Domains and Edge Export
| Domain | Best for |
|---|---|
| General / General (compact) | Broad, mixed images |
| Food | Dishes, menus |
| Landmarks | Natural + built landmarks |
| Retail | Products on shelves |
Only compact domains export. Standard domains are cloud-only but more accurate.
| Export format | Target |
|---|---|
| TensorFlow / TF Lite | Android, Linux, IoT |
| CoreML | iOS, macOS |
| ONNX (incl. Float16) | Windows, ONNX runtimes |
| Docker (Linux/Windows/ARM) | Containers, Azure IoT Edge |
| Vision AI DevKit | Edge camera hardware |
export = trainer.export_iteration(project.id, iteration.id, platform="ONNX")
# download from export.download_uri
Training Data Best Practices
| Practice | Recommendation |
|---|---|
| Min images per tag | 5 (absolute), 15+ recommended |
| Object detection | At least 15 tagged boxes per object |
| Balance | Similar counts across tags |
| Variety | Different angles, lighting, backgrounds |
| Negatives | Add a "none/negative" set to cut false positives |
| Image size | >= 256x256 px, <= 6 MB each |
Worked Example
A factory tablet must flag defective parts offline on the line. Create a Multiclass project on General (compact), train Good vs. Defective with 15+ images each, confirm precision and recall above 90% at the chosen threshold, publish, then export to ONNX (or a Docker container for IoT Edge) so inference runs on-device with no cloud round trip.
Iterations, Retraining, and Quotas
Each time you click train, Custom Vision creates a new iteration — a versioned snapshot of the model. You can keep several iterations and compare their precision/recall before publishing one, and you can roll back by republishing an older iteration under the same name. Projects have limits worth remembering: a classification project supports many tags but the free (F0) tier caps total training images and project count, while the standard (S0) tier raises those ceilings.

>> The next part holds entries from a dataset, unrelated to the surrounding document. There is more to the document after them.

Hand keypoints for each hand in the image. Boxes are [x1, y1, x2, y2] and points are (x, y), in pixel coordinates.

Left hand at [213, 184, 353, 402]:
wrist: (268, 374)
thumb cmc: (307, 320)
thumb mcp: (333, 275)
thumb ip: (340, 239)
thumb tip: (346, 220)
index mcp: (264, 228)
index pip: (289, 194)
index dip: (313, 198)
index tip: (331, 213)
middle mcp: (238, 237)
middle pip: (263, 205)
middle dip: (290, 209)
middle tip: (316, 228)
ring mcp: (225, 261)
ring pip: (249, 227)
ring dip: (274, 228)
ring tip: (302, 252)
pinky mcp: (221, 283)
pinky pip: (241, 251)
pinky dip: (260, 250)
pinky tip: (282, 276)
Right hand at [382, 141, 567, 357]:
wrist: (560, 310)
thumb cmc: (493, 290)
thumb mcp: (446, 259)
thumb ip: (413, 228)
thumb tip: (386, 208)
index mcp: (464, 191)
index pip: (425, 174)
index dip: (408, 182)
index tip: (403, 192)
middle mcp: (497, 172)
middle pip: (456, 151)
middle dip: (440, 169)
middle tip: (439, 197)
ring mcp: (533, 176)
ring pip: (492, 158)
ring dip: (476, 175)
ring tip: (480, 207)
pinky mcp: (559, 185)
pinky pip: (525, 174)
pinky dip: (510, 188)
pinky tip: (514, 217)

When a project hits its iteration limit, you must delete an old iteration before training again — a scenario the exam phrases as "training fails after many experiments."

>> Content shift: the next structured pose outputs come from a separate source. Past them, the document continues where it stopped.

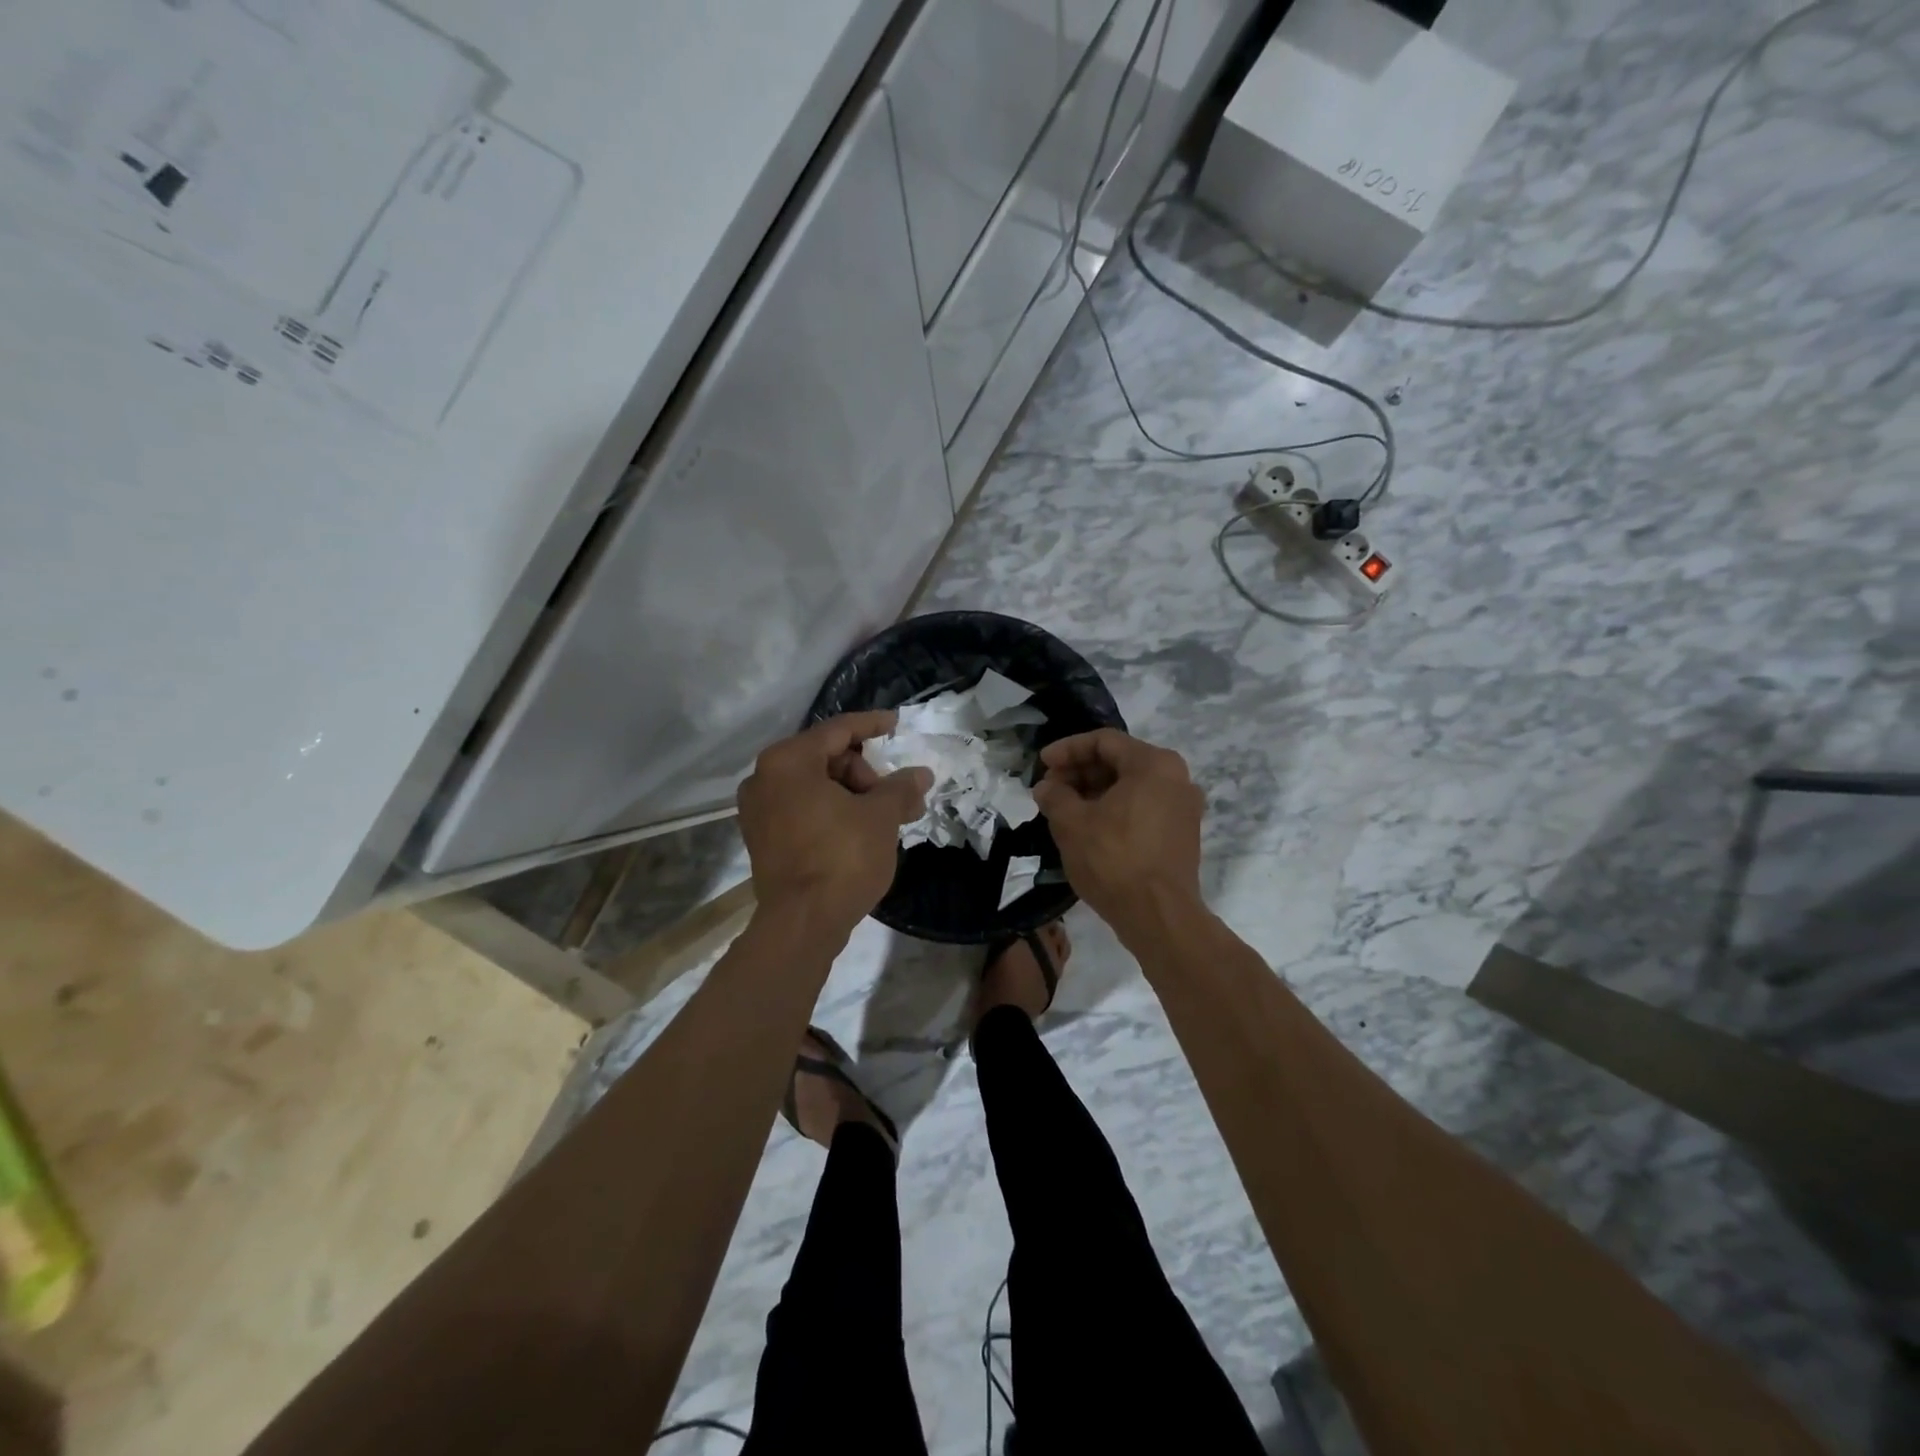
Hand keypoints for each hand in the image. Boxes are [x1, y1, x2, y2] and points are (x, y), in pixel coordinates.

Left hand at [738, 712, 931, 945]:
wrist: (802, 923)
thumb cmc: (842, 857)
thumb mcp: (881, 816)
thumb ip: (901, 787)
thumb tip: (921, 774)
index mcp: (788, 761)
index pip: (838, 730)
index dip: (872, 725)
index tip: (896, 725)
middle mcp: (764, 778)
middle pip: (826, 758)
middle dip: (866, 772)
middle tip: (897, 795)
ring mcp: (758, 811)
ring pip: (815, 786)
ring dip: (854, 795)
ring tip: (888, 817)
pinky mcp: (762, 839)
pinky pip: (803, 809)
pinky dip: (832, 811)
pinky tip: (861, 829)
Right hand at [1031, 730, 1205, 938]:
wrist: (1159, 916)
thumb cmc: (1114, 859)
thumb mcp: (1072, 823)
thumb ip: (1055, 796)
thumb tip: (1047, 788)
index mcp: (1154, 764)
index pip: (1103, 741)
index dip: (1067, 749)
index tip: (1042, 765)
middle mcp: (1176, 778)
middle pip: (1120, 761)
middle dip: (1081, 772)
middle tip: (1050, 789)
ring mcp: (1183, 808)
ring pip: (1131, 786)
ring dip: (1095, 792)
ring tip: (1064, 809)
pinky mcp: (1182, 834)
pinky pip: (1143, 808)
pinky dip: (1115, 809)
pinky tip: (1089, 827)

Smart Labeler and Active Learning
After you publish a model and it starts predicting on real images, the Custom Vision portal stores those prediction images. Active learning surfaces images the model was unsure about so you can correct their tags and feed them back into training, steadily improving accuracy on real-world data. The Smart Labeler can pre-tag new uploads using the current model so a human only verifies rather than labels from scratch. Both features matter for the exam's "how do you improve a deployed model over time?" questions — the answer is to incorporate prediction images via active learning and retrain, not to start a brand-new project.

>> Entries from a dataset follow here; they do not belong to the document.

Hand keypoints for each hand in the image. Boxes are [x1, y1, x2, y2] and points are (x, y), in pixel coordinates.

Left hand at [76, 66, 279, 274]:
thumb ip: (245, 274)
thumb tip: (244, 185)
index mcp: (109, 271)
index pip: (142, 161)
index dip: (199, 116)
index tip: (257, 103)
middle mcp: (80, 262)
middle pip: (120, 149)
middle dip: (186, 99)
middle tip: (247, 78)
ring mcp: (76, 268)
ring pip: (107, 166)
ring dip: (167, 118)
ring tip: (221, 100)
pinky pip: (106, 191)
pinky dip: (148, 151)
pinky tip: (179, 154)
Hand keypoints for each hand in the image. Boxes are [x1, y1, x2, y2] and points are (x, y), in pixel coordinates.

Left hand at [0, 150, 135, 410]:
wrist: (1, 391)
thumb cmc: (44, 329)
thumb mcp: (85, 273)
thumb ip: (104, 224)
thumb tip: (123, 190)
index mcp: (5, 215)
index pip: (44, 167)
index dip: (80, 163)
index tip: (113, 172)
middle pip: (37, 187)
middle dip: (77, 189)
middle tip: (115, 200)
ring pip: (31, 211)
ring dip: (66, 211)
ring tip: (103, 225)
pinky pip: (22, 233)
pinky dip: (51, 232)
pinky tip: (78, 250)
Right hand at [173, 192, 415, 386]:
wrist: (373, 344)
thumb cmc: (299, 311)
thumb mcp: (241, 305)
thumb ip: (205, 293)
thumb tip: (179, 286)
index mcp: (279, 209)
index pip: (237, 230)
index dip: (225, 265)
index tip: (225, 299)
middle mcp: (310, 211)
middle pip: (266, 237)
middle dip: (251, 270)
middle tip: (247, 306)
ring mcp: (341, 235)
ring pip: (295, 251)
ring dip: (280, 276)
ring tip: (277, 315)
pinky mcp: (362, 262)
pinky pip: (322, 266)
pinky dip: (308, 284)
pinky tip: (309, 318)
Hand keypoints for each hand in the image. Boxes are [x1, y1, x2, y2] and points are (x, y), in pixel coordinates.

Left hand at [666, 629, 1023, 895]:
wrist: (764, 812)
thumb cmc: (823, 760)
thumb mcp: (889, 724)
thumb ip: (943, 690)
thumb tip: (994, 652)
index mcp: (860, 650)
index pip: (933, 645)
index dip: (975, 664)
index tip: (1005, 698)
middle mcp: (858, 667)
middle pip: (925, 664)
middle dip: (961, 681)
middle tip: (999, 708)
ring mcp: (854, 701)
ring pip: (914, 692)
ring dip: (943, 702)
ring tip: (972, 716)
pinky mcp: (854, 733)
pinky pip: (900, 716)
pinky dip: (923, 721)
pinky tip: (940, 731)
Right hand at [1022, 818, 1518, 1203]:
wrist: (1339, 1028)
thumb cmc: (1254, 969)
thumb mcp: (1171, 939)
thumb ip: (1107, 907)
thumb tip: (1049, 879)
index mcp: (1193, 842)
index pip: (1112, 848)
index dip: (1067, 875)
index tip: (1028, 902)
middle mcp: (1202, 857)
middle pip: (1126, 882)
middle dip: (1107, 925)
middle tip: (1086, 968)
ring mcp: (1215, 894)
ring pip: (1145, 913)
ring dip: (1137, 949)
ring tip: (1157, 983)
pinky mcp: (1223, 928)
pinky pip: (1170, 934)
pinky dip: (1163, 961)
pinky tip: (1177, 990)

On the Exam: "Edge" or "offline" => compact domain + export. Confusing the training key with the prediction key, or calling an unpublished iteration, are the two most common failure scenarios. Improving a live model => active learning on stored prediction images, then retrain a new iteration.
What is the difference between Multiclass and Multilabel classification in Custom Vision?
You must deploy a Custom Vision model to run offline on Android tablets. What must be true of the model?
Which key and resource are used to call a published Custom Vision iteration for inference?